I'm writing a system tray Winforms app which does some very important cleanup on Application.ApplicationExit. When I hit the stop button while debugging in Visual Studio, this the process exits, but this cleanup code doesn't get called. Is there some way I can make sure it gets called in this situation?
views:
210answers:
1
+2
A:
No. When you hit the stop button you can expect your application to not execute anymore code (this allows you to exit infinite loops). If it executed more code, then the stop button would be a close button. The stop button allows you to kill your application without having to open taskman, which would likely kill VS also.
I would suggest having a close menu item on a context menu for the icon. When the user clicks it, your app would close & clean-up, allowing your program to exit gracefully.

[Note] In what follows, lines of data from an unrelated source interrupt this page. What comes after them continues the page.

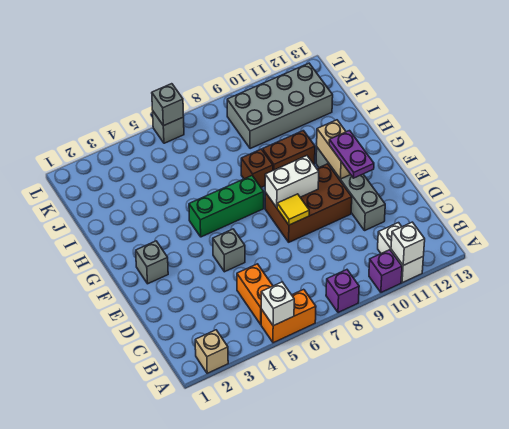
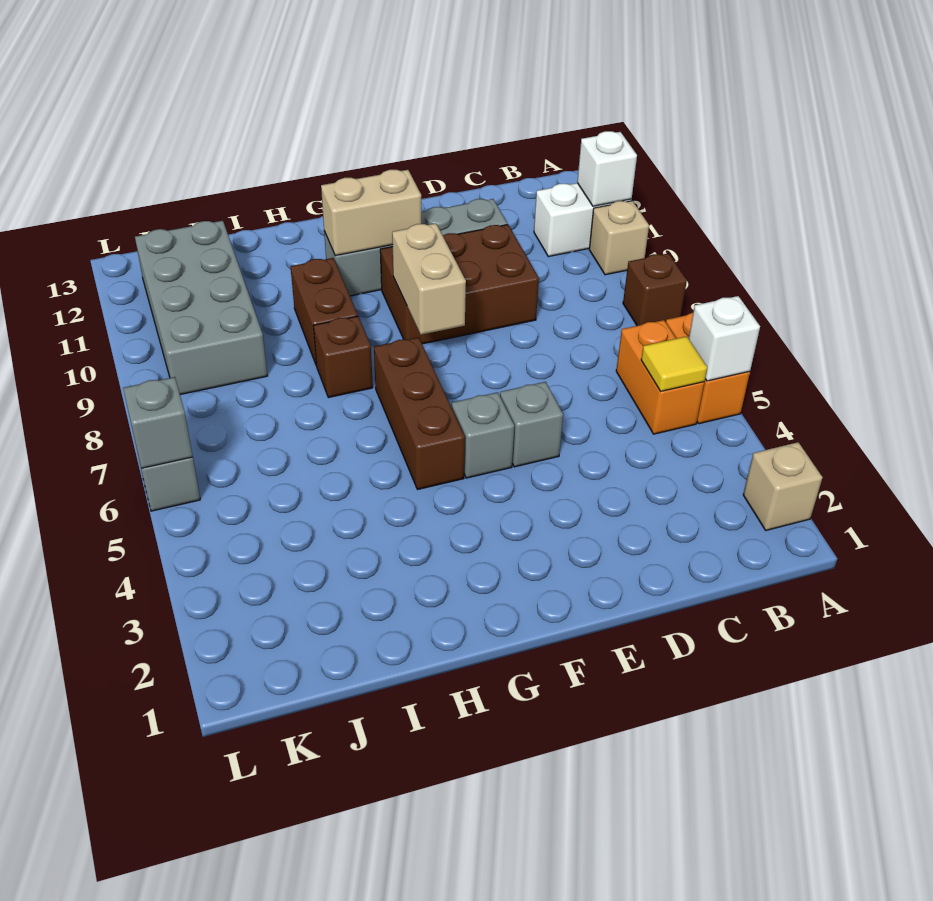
purple 1x1 brick [326,270,359,313] -> brown 1x1 brick [623,253,687,326]
purple 1x1 brick [369,250,402,292] -> tan 1x1 brick [589,201,649,275]
orange 1x2 brick [237,264,273,324] -> orange 1x2 brick turned to [616,320,704,434]
brown 2x3 brick [265,164,352,242] -> brown 2x3 brick turned to [380,225,539,344]
yellow 1x1 tile [277,194,309,225] -> yellow 1x1 tile moved to [641,336,707,391]
purple 1x2 plate [329,131,374,178] -> none
grey 1x1 brick [136,241,168,284] -> grey 1x1 brick moved to [452,392,514,478]
white 1x2 brick [265,156,319,208] -> tan 1x2 brick [392,223,466,335]
green 1x3 brick [189,176,264,237] -> brown 1x3 brick [374,337,465,490]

If you want more information about the stop debugging button check out the MSDN reference on it.
Lucas McCoy
2009-08-04 17:46:55
Yes I have a close context button. The real problem is that when the app fails to close gracefully, it leaves a partially mounted virtual disk active which makes Windows unstable.
mcintyre321
2009-08-04 23:50:44
**@mcintyre321:** Why can't you just hit the close context button? It would seam easier then trying to turn the stop debugging button into something that it's not meant to be.
Lucas McCoy
2009-08-05 19:12:50
sometimes it becomes a bit unresponsive!